Des astuces pour recaser les sortants

Chez AXA, on a adopté une autre stratégie, profiter de la mise en place des CSE pour créer en parallèle… de nouveaux mandats : des délégués syndicaux supplémentaires, des coordinateurs syndicaux, des représentants syndicaux, ainsi que 120 « représentants de proximité », dont plus des deux tiers ne sont pas élus par les salariés mais désignés par le CSE. Cette solution est souvent adoptée par les entreprises sous pression des syndicats. « Ils poussent à la création de mandats désignatifs, à la fois pour répondre à un authentique besoin de proximité, mais aussi pour contrebalancer la réduction du nombre de mandats électifs », constate Céline Châtelier.

A la Maif, le nombre de mandats d’élus au CSE a été divisé par deux, mais 122 mandats de représentants de proximité désignés parmi les salariés ont été créés.
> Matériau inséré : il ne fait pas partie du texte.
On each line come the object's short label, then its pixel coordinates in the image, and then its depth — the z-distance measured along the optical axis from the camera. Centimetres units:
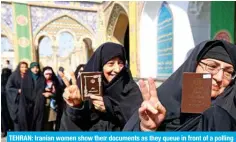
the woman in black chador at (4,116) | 281
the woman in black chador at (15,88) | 228
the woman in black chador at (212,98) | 58
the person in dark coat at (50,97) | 221
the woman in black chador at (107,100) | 85
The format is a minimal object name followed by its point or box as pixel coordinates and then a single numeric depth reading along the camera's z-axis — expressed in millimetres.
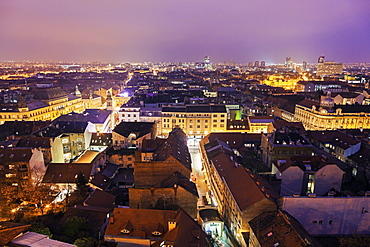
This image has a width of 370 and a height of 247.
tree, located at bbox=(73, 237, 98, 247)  29000
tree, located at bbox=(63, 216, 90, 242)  31984
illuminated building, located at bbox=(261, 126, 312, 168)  55656
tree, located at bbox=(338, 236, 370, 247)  31094
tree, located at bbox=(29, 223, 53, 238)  28688
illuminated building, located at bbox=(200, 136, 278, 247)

Chez Airbus, on appelle ces mandatés de proximité désignés par les organisations syndicales « représentants de la vie sociale ». Leur nombre est proportionnel aux effectifs de l’établissement. Air France a créé 256 mandats de représentants de proximité, eux aussi désignés par les syndicats.

Ces mandats ne compensent pas toujours la réduction des mandats électifs. Tout dépend du nombre d’heures de délégation qui leur sont attribuées. Mais ils atténuent les effets de la réforme. Les auteurs des ordonnances travail avaient eux-mêmes ouvert la porte en donnant un statut à ces représentants de proximité, sans les rendre obligatoires. Dans les entreprises qui en ont les moyens, c’est donc là, essentiellement, que se recasent les recalés du CSE.

Les entreprises se sont plaintes pendant des années qu’il y avait trop d’élus du personnel. Paradoxalement, alors qu’elles ont désormais la possibilité d’en réduire le nombre, elles en rajoutent.